Malignant stem cells have long been considered a key therapeutic target in leukemia. Therapeutic strategies designed to target the fundamental biology of leukemia stem cells while sparing normal hematopoietic cells may provide better outcomes for leukemia patients. One process in leukemia stem cell biology that has intriguing therapeutic potential is energy metabolism. In this article we discuss the metabolic properties of leukemia stem cells and how targeting energy metabolism may provide more effective therapeutic regimens for leukemia patients. In addition, we highlight the similarities and differences in energy metabolism between leukemia stem cells and malignant stem cells from solid tumors.

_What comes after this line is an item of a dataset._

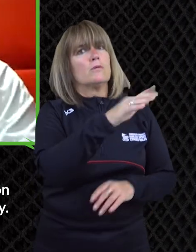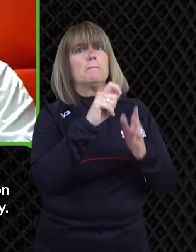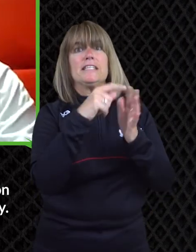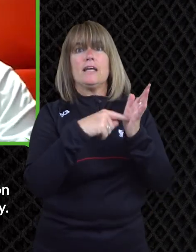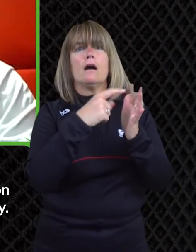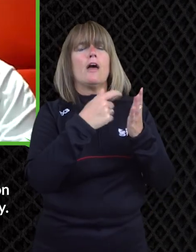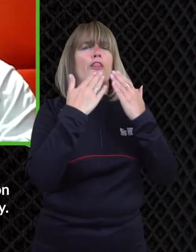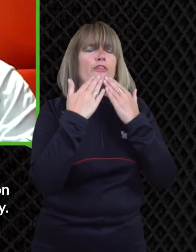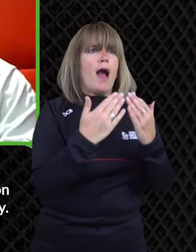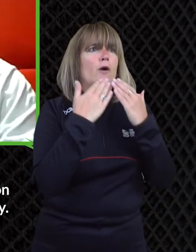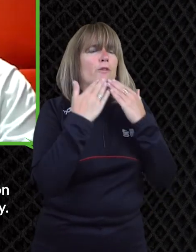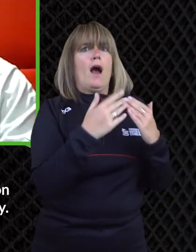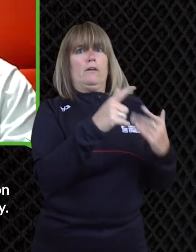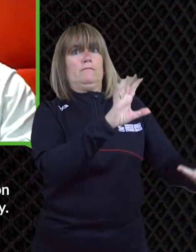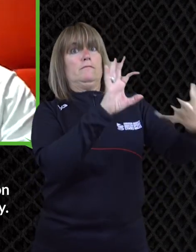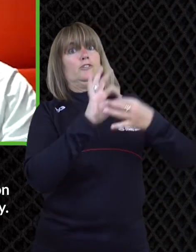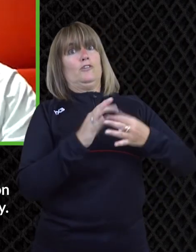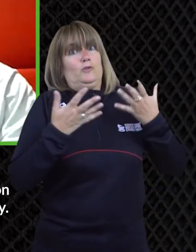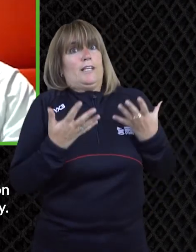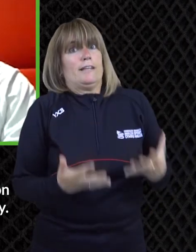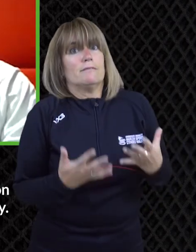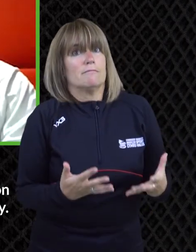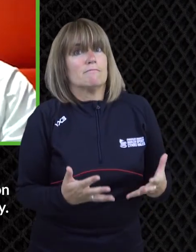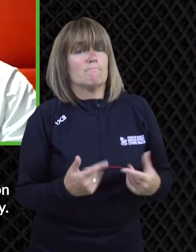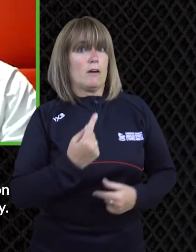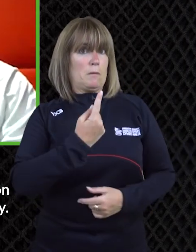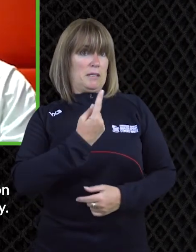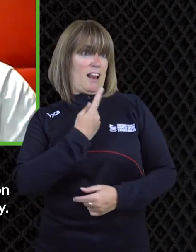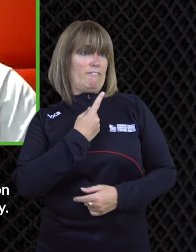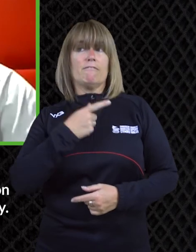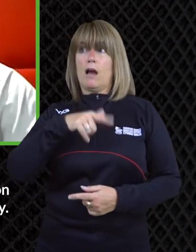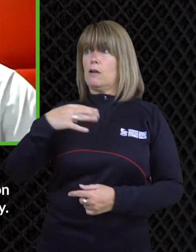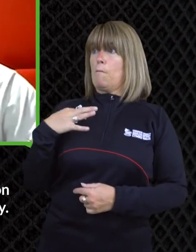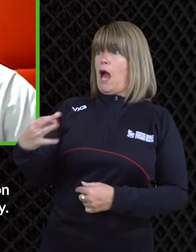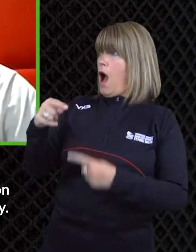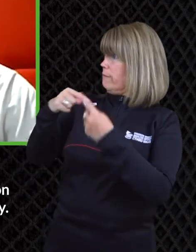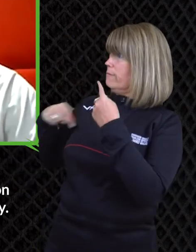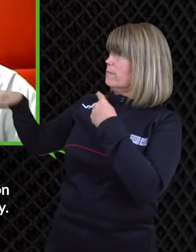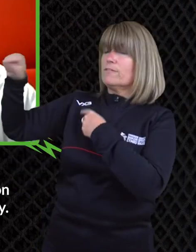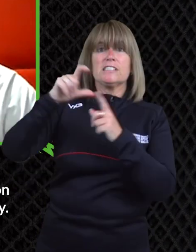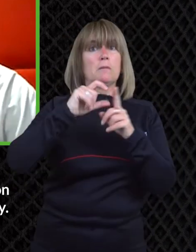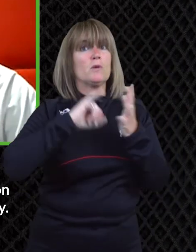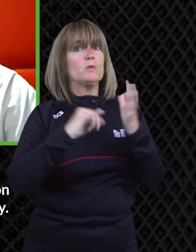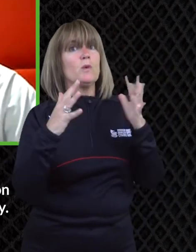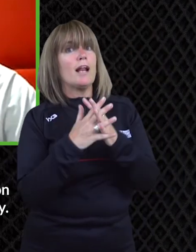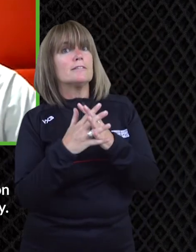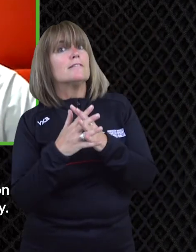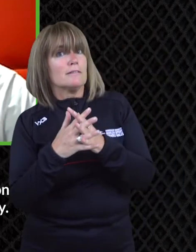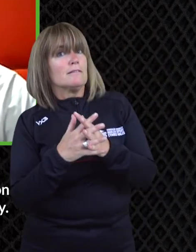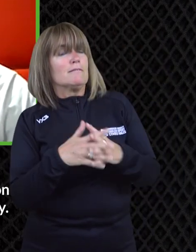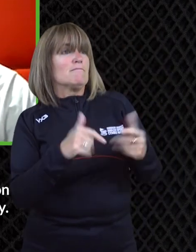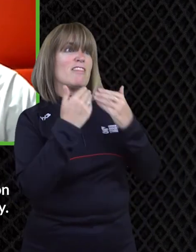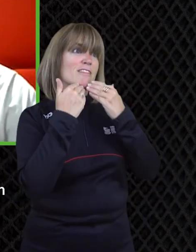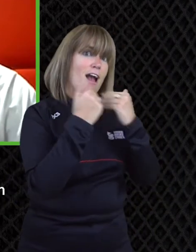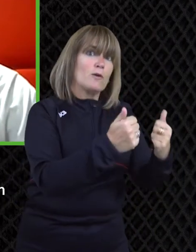things but yeah go follow him on twitter he's he's he's amazing but no peter thank you so much for for joining us on the show today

Figure 1:. LSCs utilize OXPHOS for energy production

A. Cells generate ATP through glycolysis or oxidative phosphorylation. Each of these pathways rely on the breakdown of metabolites including glucose, fatty acids, and amino acids. B. Figure shows the essential energy pathways used to produce energy (ATP) in the indicated cell types. Normal HSCs and mature leukemic blasts are highly glycolytic and rely on glycolysis for ATP production. LSCs use oxidative phosphorylation to produce ATP and therefore rely on oxidative phosphorylation for survival. Cancer stem cells from several cancer types including pancreatic cancer, glioma, and multiple carcinomas are also highly dependent on OXPHOS. Despite relying on different energy pathways HSCs and LSCs have relatively low levels of reactive oxygen species (ROS) likely due to low levels of OXPHOS and spare capacity in these populations compared to mature leukemic blasts which have increased levels of ROS.

Figure 2:. Targeting OXPHOS and Therapy Resistance in LSCs

A. OXPHOS in LSCs can be targeted by venetoclax with azacitidine treatment, IACS-010759 treatment, cysteine depletion, ClpP activation or inhibition, inhibition of mitochondrial translation, and SIRT1 deletion. B. In sensitive LSCs venetoclax decreases amino acid metabolism resulting in decreased OXPHOS. Venetoclax resistance in LSCs has been shown to be mediated by increases in fatty acid metabolism which can be caused by increased expression in fatty acid transporter CD36, mutations in TP53, and potentially other mechanisms. Further, venetoclax resistance can be caused by changes in mitochondrial cristae structure which is mediated by CLPB expression. C. In sensitive CSCs tigecycline decreases mitochondrial translation resulting in decreased OXPHOS. Tigecycline resistant CSCs upregulate glycolysis to compensate for the loss of OXPHOS.